Aguilar resultó muy útil como intérprete entre Cortés y los indígenas de Yucatán, pero no había mostrado habilidad alguna para la negociación y el convencimiento, ya que, de haberla tenido, las primeras batallas entre españoles e indígenas no habrían sido necesarias. Cortés prefería recurrir al diálogo que a las armas. Peleaba sólo cuando fracasaba en el campo de la diplomacia. Y pronto tuvo que hacerlo.
Cortés había ganado la primera batalla. Su instinto de triunfo había logrado la derrota de los indígenas en Cintla. Desde luego, la presencia de los caballos y la artillería había jugado el papel más importante en esa su primera victoria en suelo extraño. Sin embargo, lejos de encontrarse con ánimo festivo y celebrando, un sentimiento de impotencia se había apoderado de su mente.

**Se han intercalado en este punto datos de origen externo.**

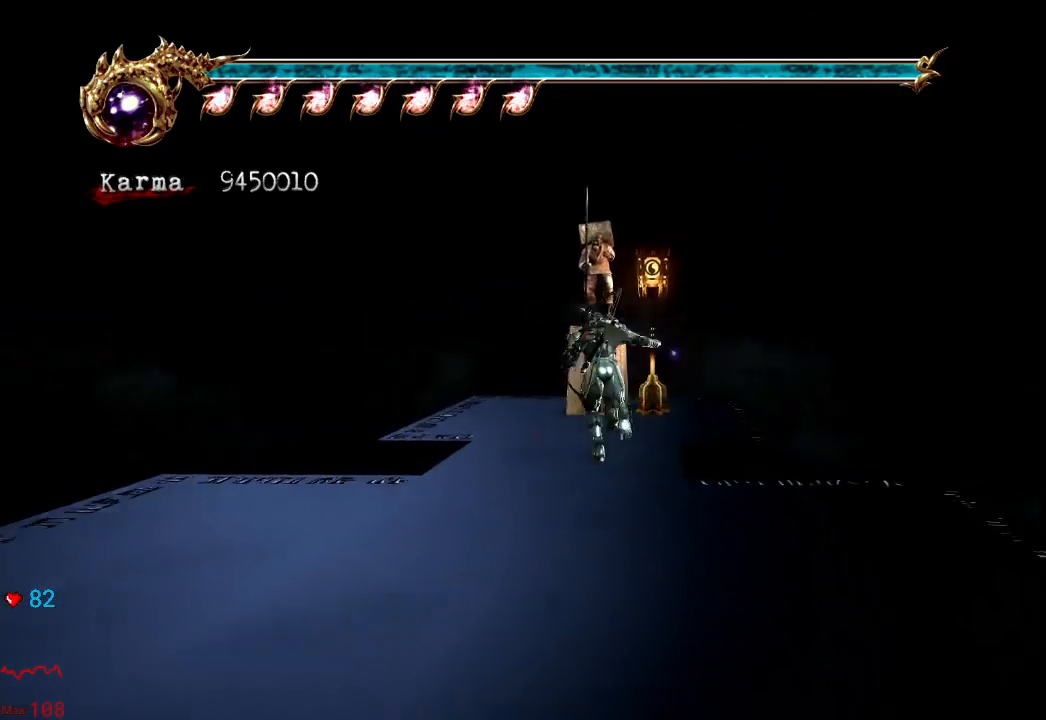
{"buttons": ["R1"], "left_stick": "up", "right_stick": "center", "events": [[300, "R1", "down"], [433, "R1", "up"], [467, "R1", "down"]]}
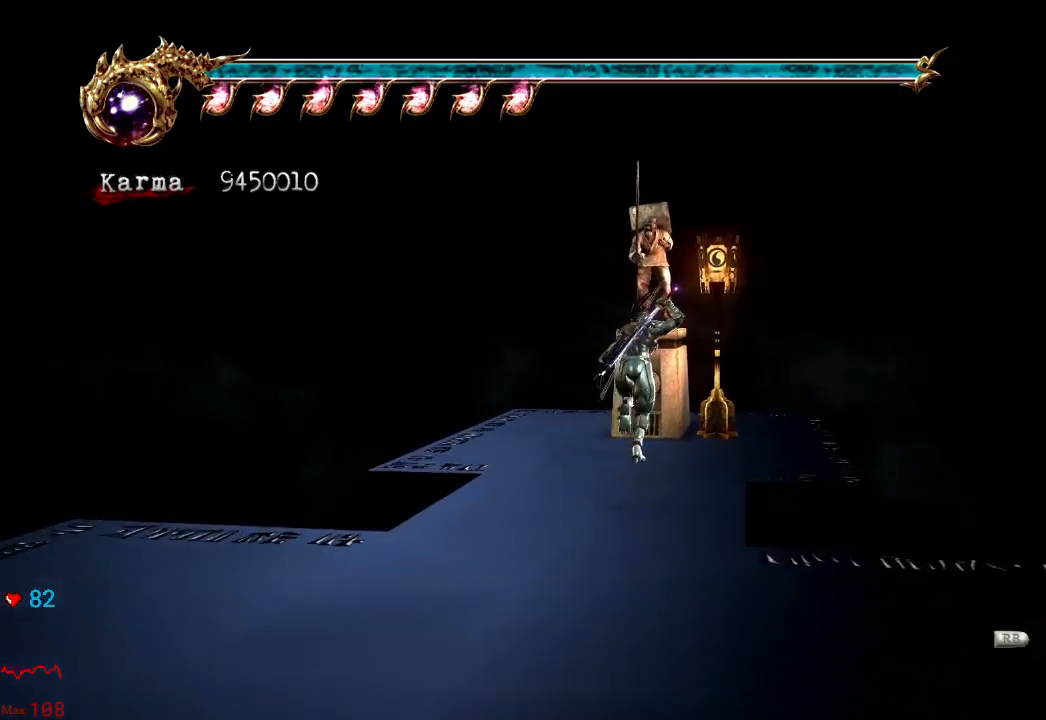
{"buttons": [], "left_stick": "center", "right_stick": "center", "events": [[17, "left_stick", "center"], [83, "R1", "up"]]}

Desde pequeño había desarrollado la seguridad en sí mismo por medio de la facilidad que poseía para articular las palabras, entretejerlas, aplicarlas, utilizarlas de la manera más conveniente y convincente. A todo lo largo de su vida, a medida que había ido madurando, comprobaba que no había mejor arma que un buen discurso. Sin embargo, ahora se sentía vulnerable e inútil, desarmado. ¿Cómo podría utilizar su mejor y más efectiva arma ante aquellos indígenas que hablaban otras lenguas?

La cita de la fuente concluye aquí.